DIRECTIVE 1: Gather every line in the rows below that contains the string "Bonus", and copy each one unchanged.

SELECTED TEXT:
Image above: U.S. District Court Judge Derrick Watson in front of the US Federal Court in Honolulu, Hawaii speaks to media about his ruling on Trump travel ban. From original article.
In a case of legal deja vu, President Donald Trump’s new executive order on immigration suffered a major setback Wednesday, when a federal judge in Honolulu issued a temporary restraining order to keep the travel ban from taking effect nationwide.
n a 43-page opinion, U.S. District Court Judge Derrick Watson ruled that Hawaii met the “burden of establishing a strong likelihood of success on the merits” of its claims against the travel ban — which suspends refugee resettlements and temporarily halts the issuance of new visas to citizens of six Muslim-majority countries.
“A reasonable, objective observer — enlightened by the specific historical context, contemporaneous public statements and specific sequence of events leading to its issuance — would conclude that the executive order was issued with a purpose to disfavor a particular religion, in spite of its stated, religiously neutral purpose,” Watson wrote.
Watson’s ruling was a resounding victory for Hawaii, which mounted the first legal challenge against the new order on grounds that it unconstitutionally targets Muslims and discriminates based on national origin.
Hawaii Attorney General Doug Chin, who first sued the Trump administration in February to challenge the original travel ban, hailed the ruling.
“This is what the checks-and-balances system is all about,” Chin said. “The president might make certain decisions, but the way our government works, we also need to be able to take our own stance to check and balance out that whole process.”

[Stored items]
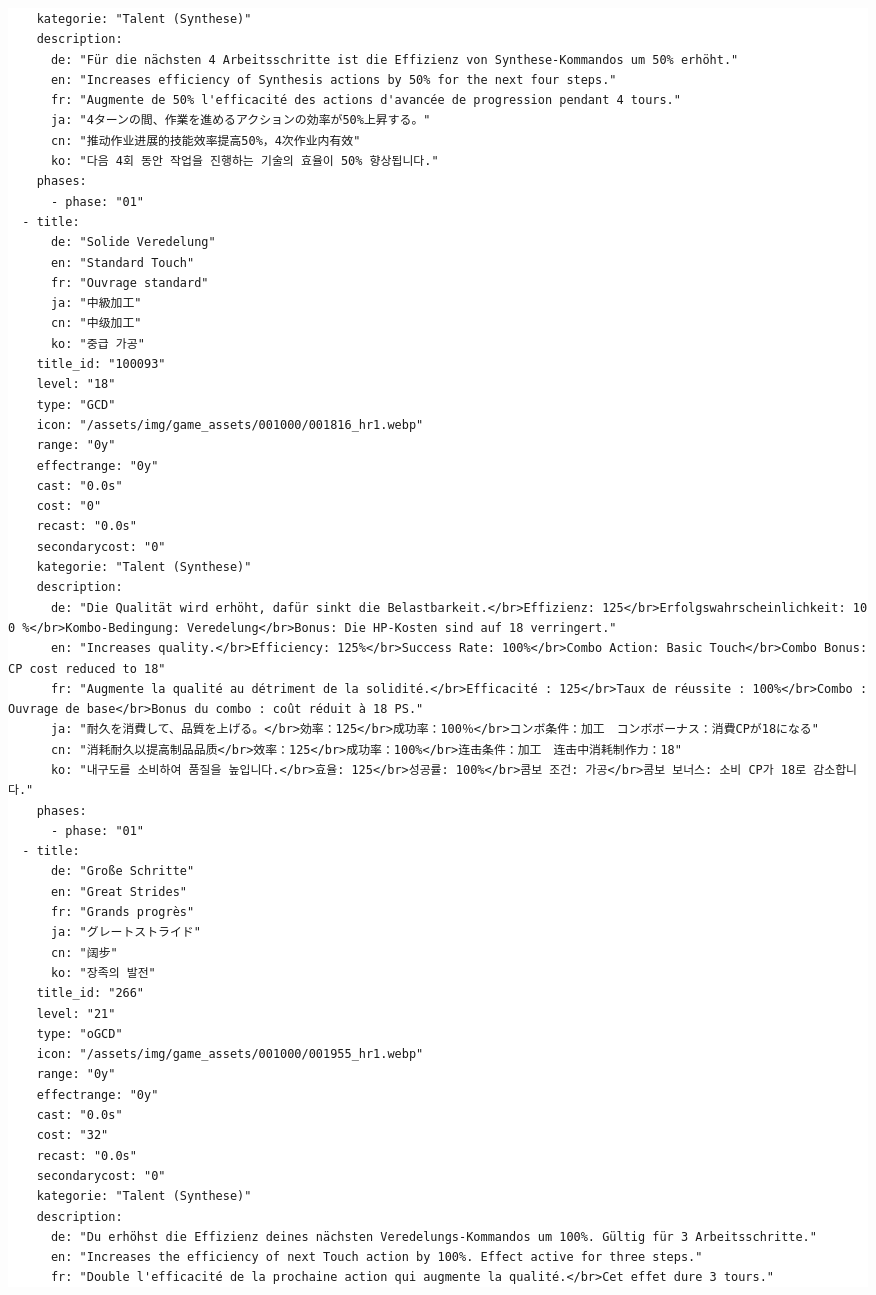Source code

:         kategorie: "Talent (Synthese)"
        description:
          de: "Für die nächsten 4 Arbeitsschritte ist die Effizienz von Synthese-Kommandos um 50% erhöht."
          en: "Increases efficiency of Synthesis actions by 50% for the next four steps."
          fr: "Augmente de 50% l'efficacité des actions d'avancée de progression pendant 4 tours."
          ja: "4ターンの間、作業を進めるアクションの効率が50%上昇する。"
          cn: "推动作业进展的技能效率提高50%，4次作业内有效"
          ko: "다음 4회 동안 작업을 진행하는 기술의 효율이 50% 향상됩니다."
        phases:
          - phase: "01"
      - title:
          de: "Solide Veredelung"
          en: "Standard Touch"
          fr: "Ouvrage standard"
          ja: "中級加工"
          cn: "中级加工"
          ko: "중급 가공"
        title_id: "100093"
        level: "18"
        type: "GCD"
        icon: "/assets/img/game_assets/001000/001816_hr1.webp"
        range: "0y"
        effectrange: "0y"
        cast: "0.0s"
        cost: "0"
        recast: "0.0s"
        secondarycost: "0"
        kategorie: "Talent (Synthese)"
        description:
          de: "Die Qualität wird erhöht, dafür sinkt die Belastbarkeit.</br>Effizienz: 125</br>Erfolgswahrscheinlichkeit: 100 %</br>Kombo-Bedingung: Veredelung</br>Bonus: Die HP-Kosten sind auf 18 verringert."
          en: "Increases quality.</br>Efficiency: 125%</br>Success Rate: 100%</br>Combo Action: Basic Touch</br>Combo Bonus: CP cost reduced to 18"
          fr: "Augmente la qualité au détriment de la solidité.</br>Efficacité : 125</br>Taux de réussite : 100%</br>Combo : Ouvrage de base</br>Bonus du combo : coût réduit à 18 PS."
          ja: "耐久を消費して、品質を上げる。</br>効率：125</br>成功率：100％</br>コンボ条件：加工　コンボボーナス：消費CPが18になる"
          cn: "消耗耐久以提高制品品质</br>效率：125</br>成功率：100%</br>连击条件：加工　连击中消耗制作力：18"
          ko: "내구도를 소비하여 품질을 높입니다.</br>효율: 125</br>성공률: 100%</br>콤보 조건: 가공</br>콤보 보너스: 소비 CP가 18로 감소합니다."
        phases:
          - phase: "01"
      - title:
          de: "Große Schritte"
          en: "Great Strides"
          fr: "Grands progrès"
          ja: "グレートストライド"
          cn: "阔步"
          ko: "장족의 발전"
        title_id: "266"
        level: "21"
        type: "oGCD"
        icon: "/assets/img/game_assets/001000/001955_hr1.webp"
        range: "0y"
        effectrange: "0y"
        cast: "0.0s"
        cost: "32"
        recast: "0.0s"
        secondarycost: "0"
        kategorie: "Talent (Synthese)"
        description:
          de: "Du erhöhst die Effizienz deines nächsten Veredelungs-Kommandos um 100%. Gültig für 3 Arbeitsschritte."
          en: "Increases the efficiency of next Touch action by 100%. Effect active for three steps."
          fr: "Double l'efficacité de la prochaine action qui augmente la qualité.</br>Cet effet dure 3 tours."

DIRECTIVE 2: Proceed with the news report above on the Honolulu judge's ruling against the travel ban, picking up after its last sentence.

TASK RESPONSE 1:
          de: "Die Qualität wird erhöht, dafür sinkt die Belastbarkeit.</br>Effizienz: 125</br>Erfolgswahrscheinlichkeit: 100 %</br>Kombo-Bedingung: Veredelung</br>Bonus: Die HP-Kosten sind auf 18 verringert."
          en: "Increases quality.</br>Efficiency: 125%</br>Success Rate: 100%</br>Combo Action: Basic Touch</br>Combo Bonus: CP cost reduced to 18"
          fr: "Augmente la qualité au détriment de la solidité.</br>Efficacité : 125</br>Taux de réussite : 100%</br>Combo : Ouvrage de base</br>Bonus du combo : coût réduit à 18 PS."

TASK RESPONSE 2:
Watson’s ruling was also the second major setback for Trump, who has long argued that the travel ban is necessary for national security.
Trump’s original travel ban, issued January 27th, triggered a flurry of legal challenges across the country and ended in a defeat at the 9th U.S. Circuit Court of Appeals, whose three-judge panel unanimously upheld an injunction issued in Seattle.
Speaking at a rally in Nashville, Tennessee, Trump called Watson’s ruling “an unprecedented judicial overreach” and noted that it came from a judge within the “much-overturned 9th Circuit Court.”
To the cheers of supporters in a campaign-style setting, Trump vowed that “we’re going to fight this terrible ruling” and eventually prevail at the U.S. Supreme Court.
“The danger’s clear; the law is clear,” Trump said, adding, “The best way to stop radical Islamic terrorists … is to stop them from entering the country in the first place.”
Image above: Hawaii Attorney General Doug Chin (center) discusses the decision by U.S. District Court Judge Derrick Watson to block the travel ban with Gov. David Ige and other local lawmakers. From original article.
Religious Discrimination
In his ruling, Watson directed much of his attention at assessing whether the new order, like the original travel ban, is a “Muslim ban” dressed up in legal garb — in violation of the First Amendment’s establishment clause.
At a hearing Wednesday, acting U.S. Solicitor General Jeffrey Wall argued that Trump was simply exercising his broad authority to address national security concerns.
Wall also told Watson that the travel ban had been revised to address the concerns raised by 9th Circuit Court, noting that it applies only to visa applicants who have yet to travel to the U.S., removes a provision that singled out Syrian refugees for an indefinite ban and no longer gives preferential treatment to the refugee claims of religious minorities.
But Watson was having none of it.
Watson ruled that, despite the revisions, the new order still amounts to religious discrimination — a step toward the “total and complete shutdown of Muslims entering the United States” that Trump promised on the campaign trail.
Watson chided the Trump administration, in particular, for suggesting that, since the travel ban doesn’t apply to all Muslim-majority countries, it has no “religious animus.”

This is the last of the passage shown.